By Jeffery M. Leonard, Ph.D.
Assistant Professor of Religion, Samford University
The Paranormal
Deuteronomy 18:9–18
In Ecclesiastes 3:11, the preacher tells us God has “set eternity in the human heart.” God has made us in such a way that we are aware of a world much larger than our own. We look past the present and wonder what lies beyond. We consider, we question and we want to know more. As humans we are bound together by a seemingly universal desire to gain a glimpse into the unknown.
This desire to know the unknown manifests itself in ways too numerous to count. When we want to know who ought to go first in a sporting contest we flip a coin. When we want to know who should take on a difficult and dangerous task we draw straws. So compelling is our desire to know what the future (or even the present) holds that we often make bizarre connections between two entirely separate events. If we find a penny on the ground (heads up!), we tell ourselves it is our lucky day. If we drop our keys when our hands are full, we say, “It’s going to be one of those days.” If we play our best game and later discover we did so wearing socks that didn’t match, those become our lucky socks.
Although some may disagree, I find most of these sorts of practices to be harmless. There is a related class of practices, however, that the Bible takes very seriously. We find one of a number of passages that condemn these practices in Deuteronomy 18.

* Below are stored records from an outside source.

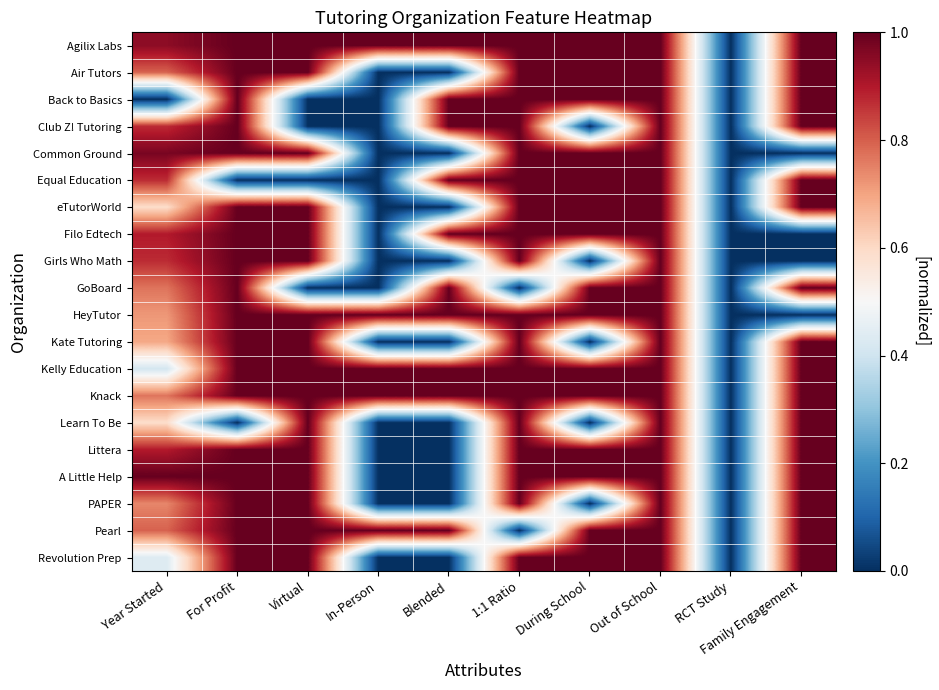

How many series are shown in this chart?

20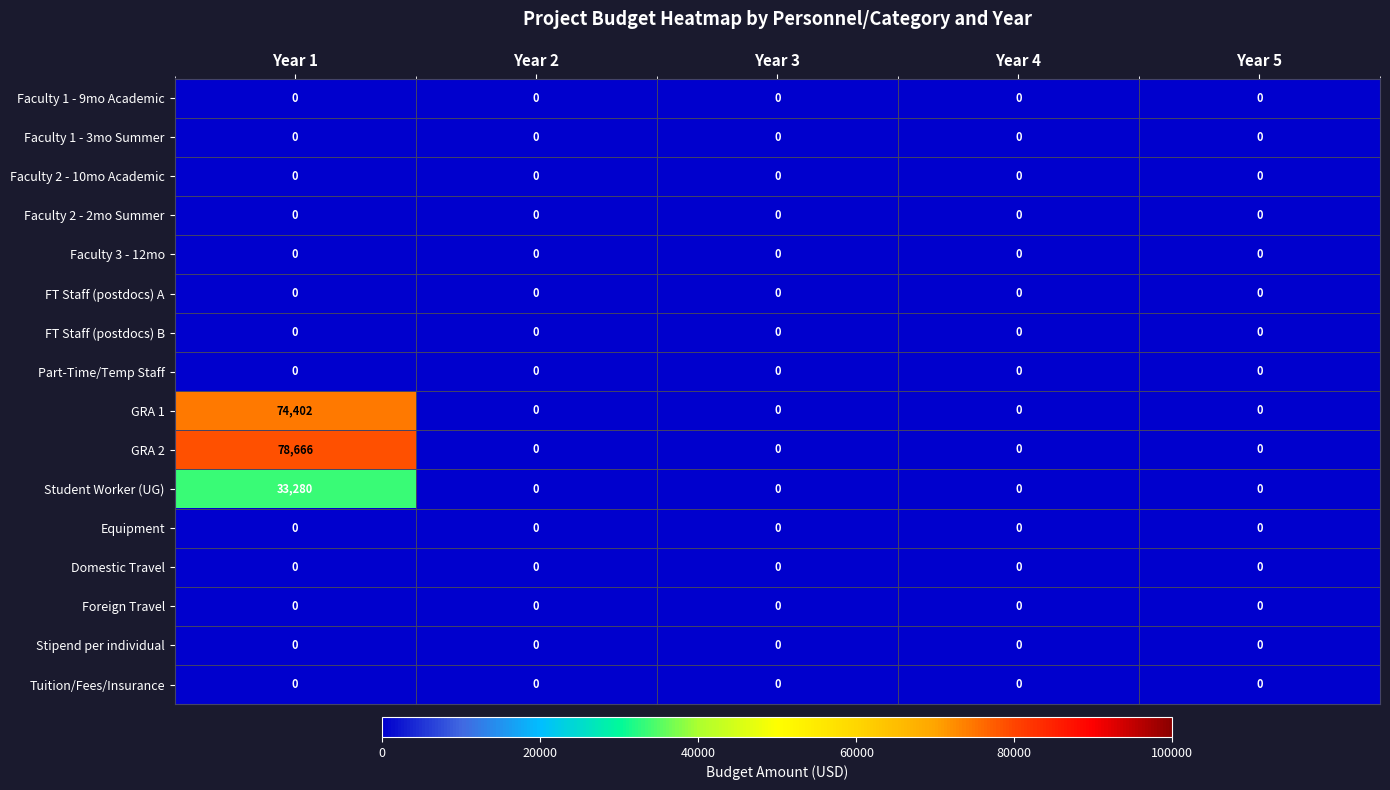

What is the maximum value for GRA 1?

74402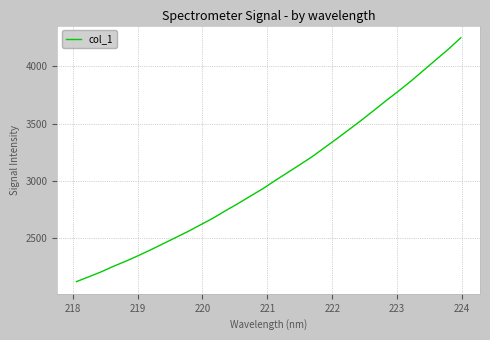

What is the maximum value shown in the chart?

4250.0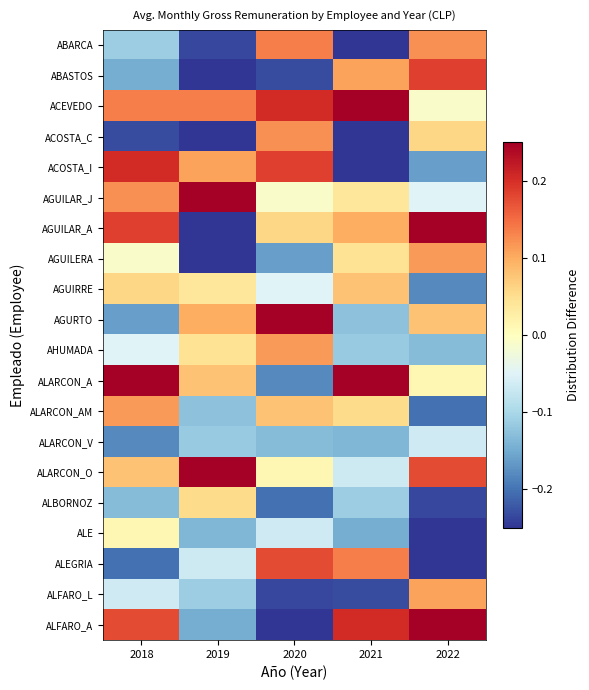

What is the minimum value shown in the chart?

-0.4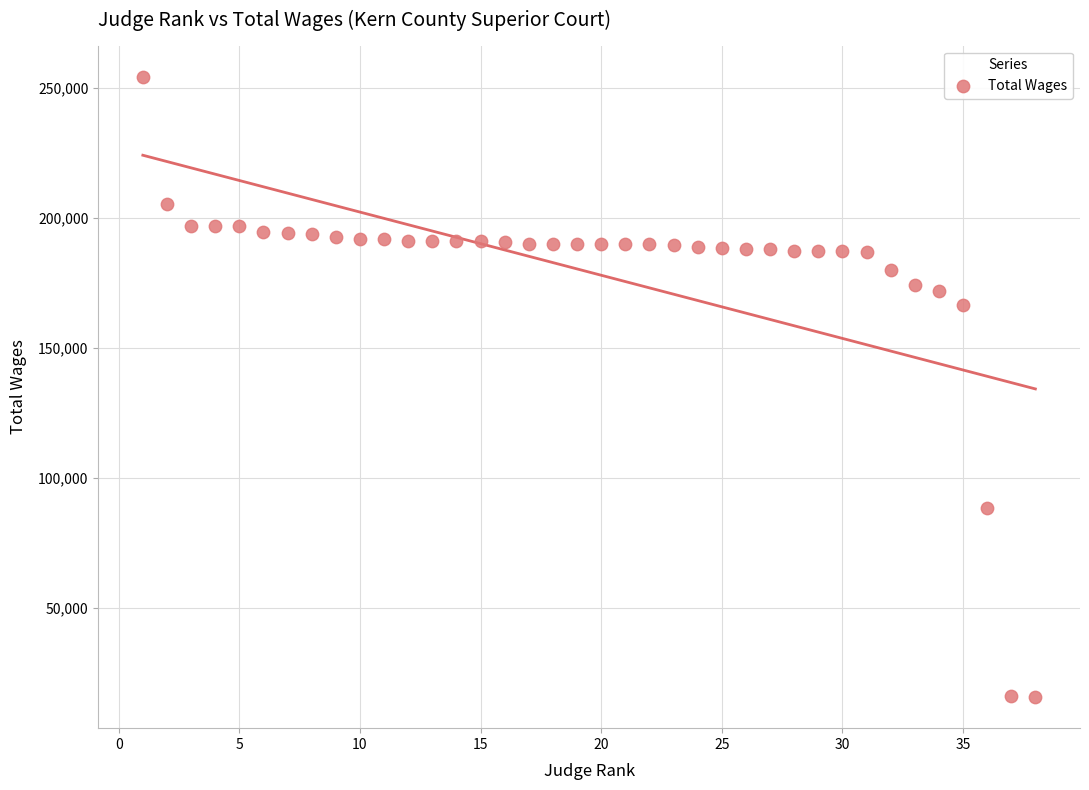

What Y value in the scatter plot is closest to 134986?

166548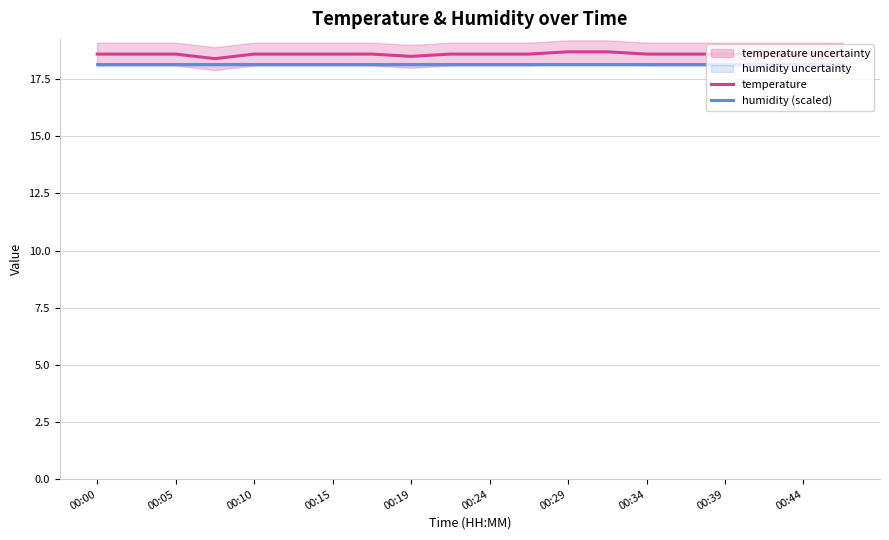

Count the temperature values in the range 18 to 19.

20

Our culture is full of paranormal practices. (9–11)
Deuteronomy 18 warns the Israelites that when they enter the promised land, they must not follow the practices of the Canaanites. Alongside child sacrifice, the practices the Deuteronomist singles out as especially abhorrent are divination, soothsaying, augury, sorcery, casting spells and consulting the dead. While the names of some of these practices may seem especially ominous — sorcery, consulting the dead — in many ways they overlap with practices as innocent as flipping a coin or plucking flower petals. They are all attempts to gain access to hidden knowledge.
Paranormal practices are condemned by God and should be avoided. (12–14)
What is it then that makes these practices so particularly abhorrent? At a very basic level, it is the fact that the Canaanites’ practices move beyond the realm of chance and probability and move into the spiritual realm. In the minds of the Canaanites (and in the minds of the Israelites who displaced them), practices like sorcery, divination, soothsaying and consulting the dead were attempts to gain spiritual knowledge by tapping into and even trying to control the spiritual world.
The direction we seek — and need — is found in God. (15–18)
For the Israelites, this was a bridge too far. While they acknowledged the reality of the spiritual world, the Israelites balked at the notion that humans should try to control or manipulate that world. For them the spiritual world was one presided over by a sovereign Deity, the God of Israel, and it was humanity’s responsibility to serve, not attempt to control, that Deity. It is this conviction that explains the Deuteronomist’s command: “You must remain completely loyal to the Lord your God” (v. 13).
God desired that Israel remain loyal to him, to serve him rather than seek to control him. For this God gave Israel a different kind of guide, prophets not diviners. It was the prophets who would give the Israelites the knowledge they needed about God’s plan for the future but they also would challenge the Israelites to remain faithful to the God who had sent them.